Improved methodology for the affinity isolation of human protein complexes expressed at near endogenous levels

Abstract

An efficient and reliable procedure for the capture of affinity-tagged proteins and associated complexes from human cell lines is reported. Through multiple optimizations, high yield and low background affinity-purifications are achieved from modest quantities of human cells expressing endogenous-level tagged proteins. Isolations of triple-FLAG and GFP-tagged fusion proteins involved in RNA metabolism are presented.

Figure 1. Magnetic beads coupling optimization

Magnetic beads coupled to anti-FLAG M2 antibodies (nos. F3165 and F1804, respectively; Sigma-Aldrich) in three different concentrations—5, 10, and 15 μg/mg of MBs—were used for immunoprecipitation of the reporter protein, BAP-FLAG, in the presence of HEK cell lysate. Anti-FLAG M2 antibodies were either directly coupled to MBs (F3165) or subjected to desalting before coupling (F3165 and F1804). Mag (iron impregnated agarose)-mediated and Ag (agarose)-mediated affinity isolations were performed in parallel (nos. M8823 and A2220, respectively; Sigma-Aldrich). Protein marker (Bio-Rad Precision Plus Protein All Blue Standards 161-0373).

Figure 2. Titration of RRP6-3×FLAG expression

DMEM containing 320 ng/mL tetracycline was serially diluted with DMEM to 5 ng/mL tetracycline, and each dilution added to cells to induce RRP6-3×FLAG expression. Ten micrograms WCE were run on a 6% Tris-glycine gel and transferred to a PVDF membrane. The membrane was probed with antibodies against the endogenous RRP6 protein.

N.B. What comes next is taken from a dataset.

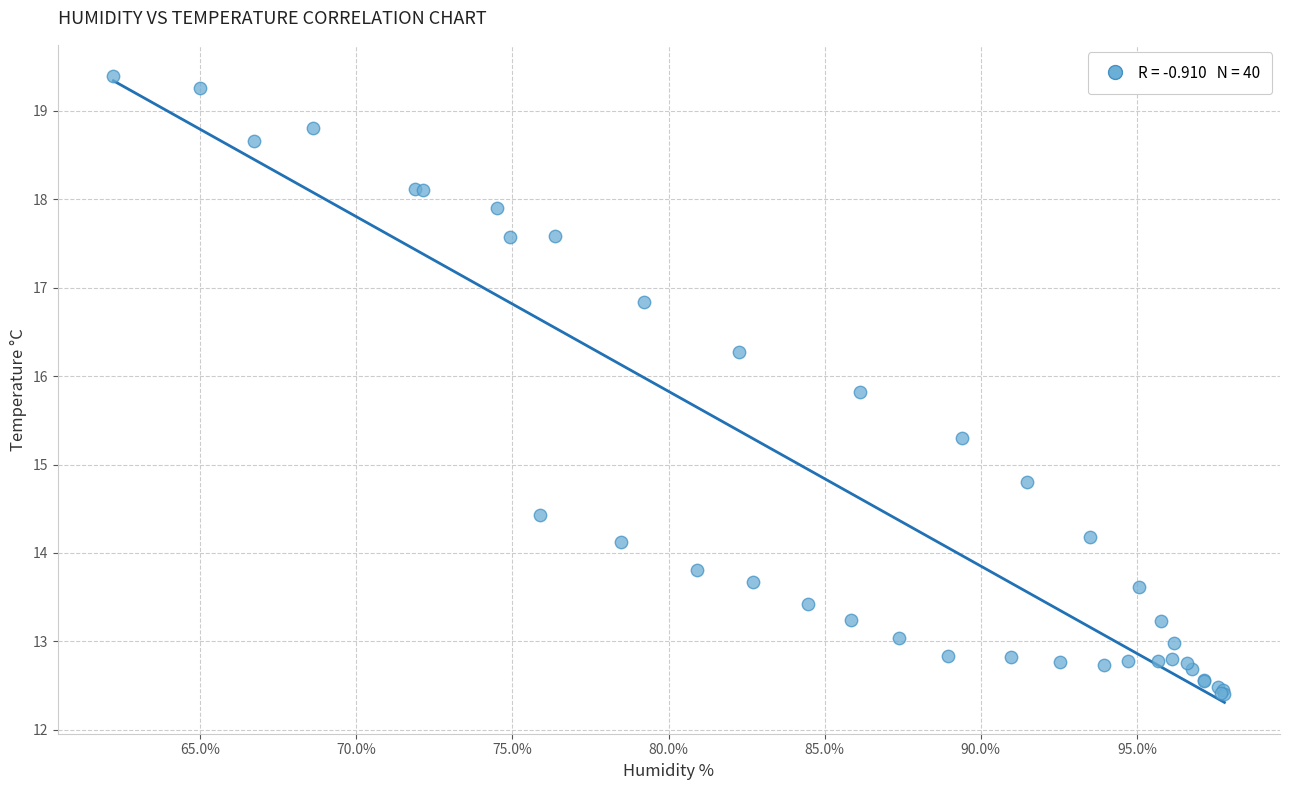

What Y value in the scatter plot is closest to 15?

14.8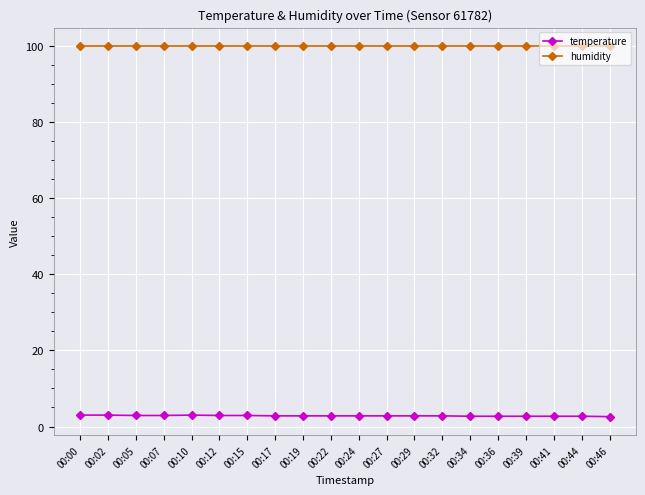

List the series in order of their overall mean, lowest first.

temperature, humidity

Figure 3. Cryogenic disruption provides lower background purifications

Control HeLa cells or HeLa cells expressing LAP-tagged RBM7 protein were lysed using either sonication or cryogenic grinding and extracted in 20 mM HEPES, pH 7.4, 300 mM NaCl, 0.5% v/v Triton X-100. Clarified cell lysates were subjected to affinity isolation using MBs coupled to anti-GFP antibodies (S, sonication, G, grinding).

Figure 4. Copurification of complexes with 3×FLAG- and LAP-tagged proteins using magnetic beads

Cryogenically disrupted HEK cells (100 mg) expressing RRP6-3×FLAG or RRP41-3×FLAG proteins and HeLa cells expressing RBM7-LAP were used in affinity isolation experiments with MBs coupled to anti-FLAG or anti-GFP antibodies, and eluted with LDS; 200 mg disrupted HEK cells expressing CBC20-3×FLAG were affinity isolated with MBs coupled to anti-FLAG antibodies and eluted with 3×FLAG peptide. All isolations were done in 20 mM HEPES, pH 7.4. Exosome isolations were done at 300 mM NaCl with 0.5% v/v Triton X-100; NEXT complex at 500 mM NaCl, 0.5% Triton X-100; and CBC at 100 mM NaCl, 1.0% v/v Triton X-100. Relevant proteins identified by MALDIMS are indicated. *Ig heavy chain.